EXERCISE GOAL:
Using the data that follows, give the number of lines in which the word "admin" occurs. Write only the number.

MATERIAL SUPPLIED:
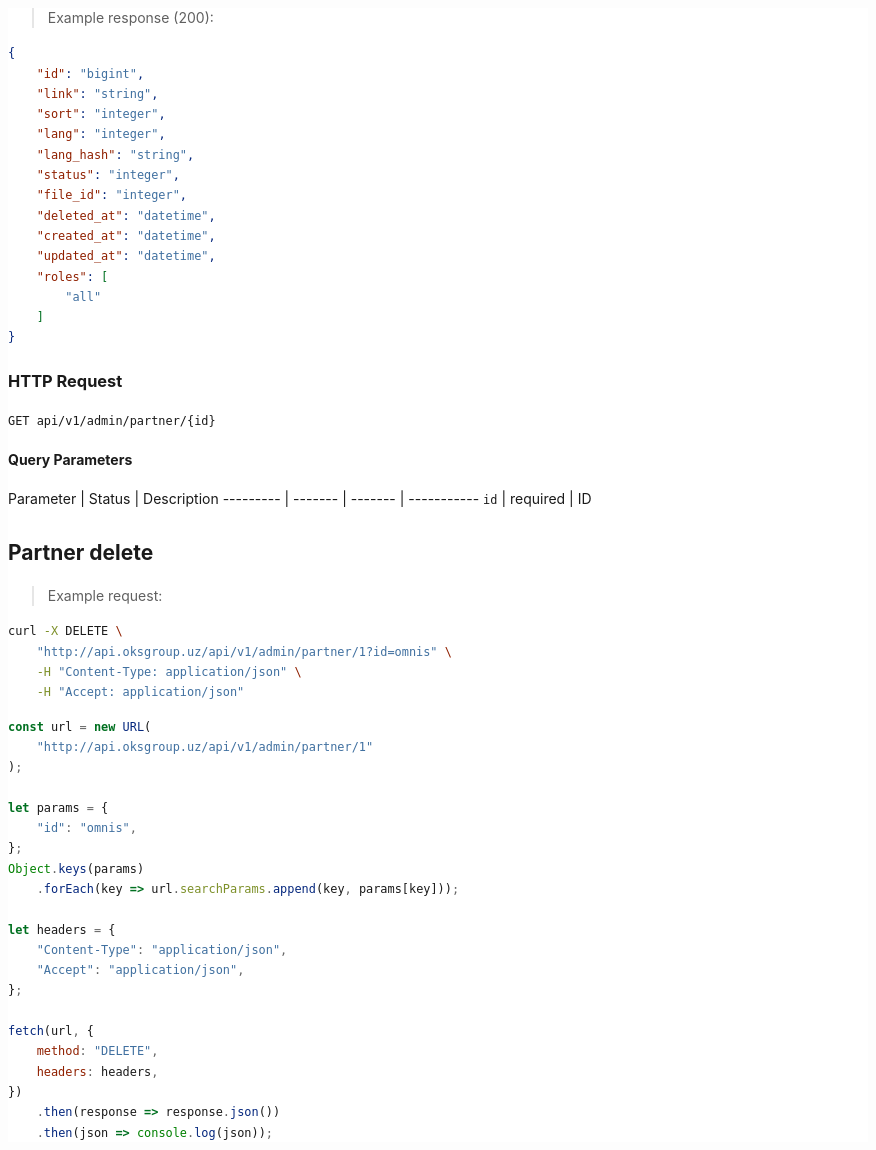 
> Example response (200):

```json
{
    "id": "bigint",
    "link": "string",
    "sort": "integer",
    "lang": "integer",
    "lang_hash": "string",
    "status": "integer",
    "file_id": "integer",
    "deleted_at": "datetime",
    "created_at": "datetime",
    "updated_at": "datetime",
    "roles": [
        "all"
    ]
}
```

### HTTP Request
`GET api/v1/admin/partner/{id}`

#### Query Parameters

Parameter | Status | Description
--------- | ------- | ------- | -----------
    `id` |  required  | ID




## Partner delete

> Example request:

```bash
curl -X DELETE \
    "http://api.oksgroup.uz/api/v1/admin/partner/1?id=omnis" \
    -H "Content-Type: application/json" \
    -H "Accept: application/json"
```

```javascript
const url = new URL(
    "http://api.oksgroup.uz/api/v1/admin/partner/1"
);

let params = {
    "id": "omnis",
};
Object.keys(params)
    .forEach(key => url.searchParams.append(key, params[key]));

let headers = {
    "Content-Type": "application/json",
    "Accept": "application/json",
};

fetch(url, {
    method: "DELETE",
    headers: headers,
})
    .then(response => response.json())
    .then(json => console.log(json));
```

...

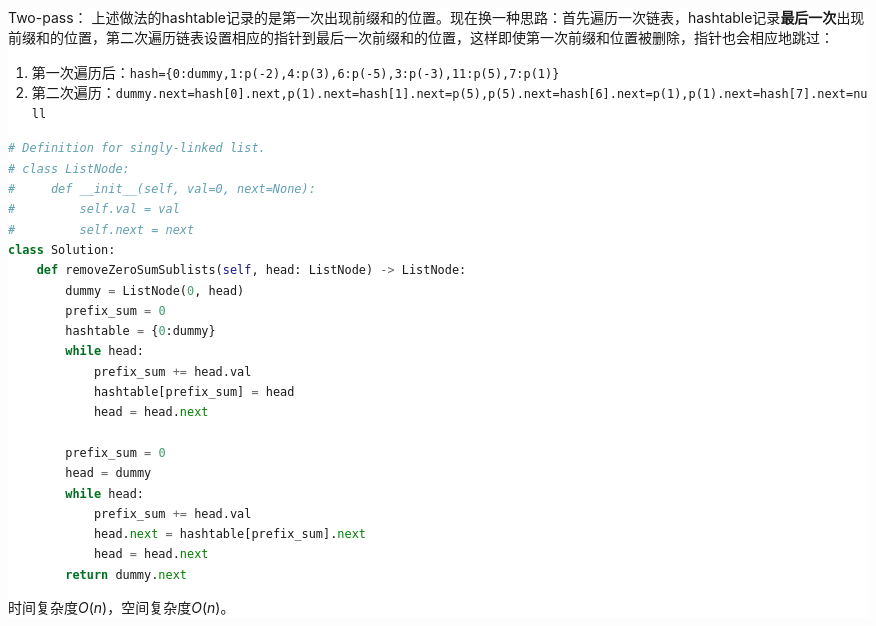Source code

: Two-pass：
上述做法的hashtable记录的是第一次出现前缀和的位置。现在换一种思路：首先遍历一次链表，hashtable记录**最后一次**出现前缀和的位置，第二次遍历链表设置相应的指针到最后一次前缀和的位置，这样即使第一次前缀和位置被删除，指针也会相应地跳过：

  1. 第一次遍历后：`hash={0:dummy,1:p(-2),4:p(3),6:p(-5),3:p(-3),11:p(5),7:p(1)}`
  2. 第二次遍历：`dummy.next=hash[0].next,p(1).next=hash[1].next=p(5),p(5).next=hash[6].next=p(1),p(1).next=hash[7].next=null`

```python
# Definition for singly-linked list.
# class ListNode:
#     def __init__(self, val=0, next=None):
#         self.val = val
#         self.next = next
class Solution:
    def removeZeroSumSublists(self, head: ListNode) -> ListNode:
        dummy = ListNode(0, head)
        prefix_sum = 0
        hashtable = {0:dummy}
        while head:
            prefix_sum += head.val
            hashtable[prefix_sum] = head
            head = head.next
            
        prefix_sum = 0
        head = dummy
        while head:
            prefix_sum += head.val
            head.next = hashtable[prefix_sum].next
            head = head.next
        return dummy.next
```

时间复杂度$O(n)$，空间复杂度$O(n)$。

* * *

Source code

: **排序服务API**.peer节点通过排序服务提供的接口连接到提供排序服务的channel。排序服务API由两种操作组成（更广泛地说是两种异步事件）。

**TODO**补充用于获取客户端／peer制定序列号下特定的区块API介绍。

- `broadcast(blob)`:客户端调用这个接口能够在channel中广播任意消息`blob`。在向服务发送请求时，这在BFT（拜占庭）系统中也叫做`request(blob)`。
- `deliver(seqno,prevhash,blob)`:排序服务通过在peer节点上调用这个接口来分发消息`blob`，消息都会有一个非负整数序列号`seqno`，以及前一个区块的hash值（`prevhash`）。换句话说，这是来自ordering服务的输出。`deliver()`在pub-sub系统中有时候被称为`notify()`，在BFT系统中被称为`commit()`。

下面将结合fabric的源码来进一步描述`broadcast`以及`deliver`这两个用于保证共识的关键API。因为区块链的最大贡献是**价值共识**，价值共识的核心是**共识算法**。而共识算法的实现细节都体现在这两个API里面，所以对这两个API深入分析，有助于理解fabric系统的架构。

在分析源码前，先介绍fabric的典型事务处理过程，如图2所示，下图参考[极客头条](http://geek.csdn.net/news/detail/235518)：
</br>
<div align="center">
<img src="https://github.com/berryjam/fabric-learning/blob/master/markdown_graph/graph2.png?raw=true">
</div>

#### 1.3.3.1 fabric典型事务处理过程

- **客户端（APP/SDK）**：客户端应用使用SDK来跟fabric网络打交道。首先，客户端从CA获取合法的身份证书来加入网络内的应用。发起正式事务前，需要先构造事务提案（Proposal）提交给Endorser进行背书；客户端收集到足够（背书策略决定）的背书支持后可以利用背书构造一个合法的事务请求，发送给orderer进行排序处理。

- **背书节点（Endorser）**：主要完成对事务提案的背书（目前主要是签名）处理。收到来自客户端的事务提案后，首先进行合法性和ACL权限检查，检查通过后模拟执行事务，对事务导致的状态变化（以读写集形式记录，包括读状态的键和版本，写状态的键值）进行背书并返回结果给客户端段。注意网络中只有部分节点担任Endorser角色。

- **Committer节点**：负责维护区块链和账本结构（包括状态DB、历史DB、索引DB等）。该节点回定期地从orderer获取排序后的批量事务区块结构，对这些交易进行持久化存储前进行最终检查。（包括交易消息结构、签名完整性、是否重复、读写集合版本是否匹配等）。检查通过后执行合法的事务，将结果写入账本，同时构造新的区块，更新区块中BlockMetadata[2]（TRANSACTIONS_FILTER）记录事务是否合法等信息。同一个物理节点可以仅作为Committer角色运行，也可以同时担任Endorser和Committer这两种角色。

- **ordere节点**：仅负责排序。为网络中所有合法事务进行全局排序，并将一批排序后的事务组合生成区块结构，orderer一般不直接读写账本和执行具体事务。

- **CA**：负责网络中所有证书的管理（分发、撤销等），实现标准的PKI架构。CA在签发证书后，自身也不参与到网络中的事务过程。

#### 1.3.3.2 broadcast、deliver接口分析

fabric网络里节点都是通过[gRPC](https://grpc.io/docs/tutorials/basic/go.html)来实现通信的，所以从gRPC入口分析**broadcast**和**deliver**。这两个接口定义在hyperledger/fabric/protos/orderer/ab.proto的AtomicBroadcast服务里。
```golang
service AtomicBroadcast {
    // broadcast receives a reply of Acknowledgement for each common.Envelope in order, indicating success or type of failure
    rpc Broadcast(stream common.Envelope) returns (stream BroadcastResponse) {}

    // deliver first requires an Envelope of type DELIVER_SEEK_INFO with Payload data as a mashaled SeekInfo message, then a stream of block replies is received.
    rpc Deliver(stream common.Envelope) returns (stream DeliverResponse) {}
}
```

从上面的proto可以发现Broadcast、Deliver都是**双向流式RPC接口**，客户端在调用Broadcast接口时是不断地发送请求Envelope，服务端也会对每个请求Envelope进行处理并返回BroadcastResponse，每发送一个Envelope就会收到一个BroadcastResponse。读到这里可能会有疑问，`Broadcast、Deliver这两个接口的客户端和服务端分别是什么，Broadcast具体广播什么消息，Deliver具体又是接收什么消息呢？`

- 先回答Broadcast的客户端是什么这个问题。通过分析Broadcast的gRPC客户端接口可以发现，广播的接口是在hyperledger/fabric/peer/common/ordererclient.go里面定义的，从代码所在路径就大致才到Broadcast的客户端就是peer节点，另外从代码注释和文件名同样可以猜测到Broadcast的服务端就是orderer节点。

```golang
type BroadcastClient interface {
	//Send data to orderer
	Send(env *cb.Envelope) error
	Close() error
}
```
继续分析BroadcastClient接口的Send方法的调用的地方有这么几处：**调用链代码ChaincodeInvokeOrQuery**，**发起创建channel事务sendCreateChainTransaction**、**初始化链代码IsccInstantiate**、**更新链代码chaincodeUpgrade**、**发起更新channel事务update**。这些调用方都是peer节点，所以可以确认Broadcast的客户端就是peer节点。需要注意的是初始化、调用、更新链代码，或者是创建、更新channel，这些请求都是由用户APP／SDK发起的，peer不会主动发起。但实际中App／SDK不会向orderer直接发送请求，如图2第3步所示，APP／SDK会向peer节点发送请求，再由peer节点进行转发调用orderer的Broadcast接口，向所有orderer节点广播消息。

YOUR SOLUTION:
3